Tombuctú se resiste a morir desde hace siglos. Hoy es un espejismo fúnebre de lo que fue. Calles de arena infestadas de orines, edificios decrépitos, calor abrasador, tuaregs que venden su alma…, pero las puertas del desierto no son sólo un lugar. Destino durante siglos de caravanas que traían oro y plata del sur y telas y especias del norte, la ciudad labró su leyenda gracias a la tradición oral. Todos oían que la riqueza iba a Tombuctú. Poco queda de sus tiempos de esplendor, allá por el siglo XIV, como centro de intercambio comercial. Su visión desoladora desalienta hoy a muchos viajeros que, pese a todo, llegan cada año atraídos por el magnetismo de este confín del mundo. El hechizo de la leyenda pervive en Tombuctú. Incluso se puede visitar la casa que habitó el francés durante los 15 días que vivió en la ciudad. No quiso quedarse más. Prefirió atravesar el Sahara antes que volver por sus pasos, porque “muchos preferirán poner en duda mi viaje a Tombuctú, mientras que si regreso por los estados de Berbería, la mera mención del punto al que he llegado reducirá al silencio a los más malignos”, escribió. 

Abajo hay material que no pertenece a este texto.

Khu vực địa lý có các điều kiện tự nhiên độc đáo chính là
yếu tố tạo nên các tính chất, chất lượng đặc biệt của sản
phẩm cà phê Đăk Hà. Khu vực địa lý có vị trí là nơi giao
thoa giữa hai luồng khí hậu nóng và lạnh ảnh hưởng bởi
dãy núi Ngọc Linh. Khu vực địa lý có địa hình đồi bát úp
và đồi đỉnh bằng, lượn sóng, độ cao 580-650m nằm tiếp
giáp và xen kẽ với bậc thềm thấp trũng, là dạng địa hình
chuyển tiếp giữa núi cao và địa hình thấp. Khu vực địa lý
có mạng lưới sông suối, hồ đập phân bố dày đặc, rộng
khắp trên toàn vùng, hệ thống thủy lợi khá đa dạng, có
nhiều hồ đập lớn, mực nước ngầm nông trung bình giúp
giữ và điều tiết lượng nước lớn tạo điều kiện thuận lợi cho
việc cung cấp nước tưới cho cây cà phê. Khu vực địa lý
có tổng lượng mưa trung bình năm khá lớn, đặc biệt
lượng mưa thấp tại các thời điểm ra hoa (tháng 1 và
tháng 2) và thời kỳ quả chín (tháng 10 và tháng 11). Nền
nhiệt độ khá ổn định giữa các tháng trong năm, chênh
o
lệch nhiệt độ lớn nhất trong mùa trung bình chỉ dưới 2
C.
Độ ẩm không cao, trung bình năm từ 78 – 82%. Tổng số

La crudeza del desierto se cebó en él. Soportó tormentas de arena y una sed tan terrible que le impedía dormir. “Era como si respirara arena, no hacía más que soñar en agua, en ríos y riachuelos, pero la aridez era absoluta, ni una sola brizna de hierba a la vista”, escribe. El calor azotó con tanta fuerza a la caravana que fue testigo de situaciones desesperadas: “¡Presos de una sed ardiente, algunos mataron a un camello para beber el agua de su estómago!”, relata. De nuevo su entusiasmo le salvó la vida. A su llegada a Rabat, sin embargo, sufrió un enorme desengaño cuando el cónsul francés, tomándole por un vagabundo, no se creyó su historia. Abatido y débil, caminó hasta Tánger, donde, por fin, tomó un barco hacia Francia. Recibido como un héroe, alcanzó la gloria y el reconocimiento público al serle concedida la orden de Caballero de la Legión de Honor. Pero la publicación de su diario de viaje fue un absoluto fracaso. A los lectores no les gustó la pobre descripción de Tombuctú. Preferían continuar creyendo el mito de ciudad de oro. Desencantado, murió en 1838 solitario y triste.
“A Tombuctú no se puede ir, hay que llegar, ganársela”, me dijo un tuareg en la mezquita de Sankoré, la más bonita de la ciudad. Y Caillié, convencido de que la posibilidad de realizar su sueño es lo que le hizo realmente humano, se ganó esa ciudad más que nadie.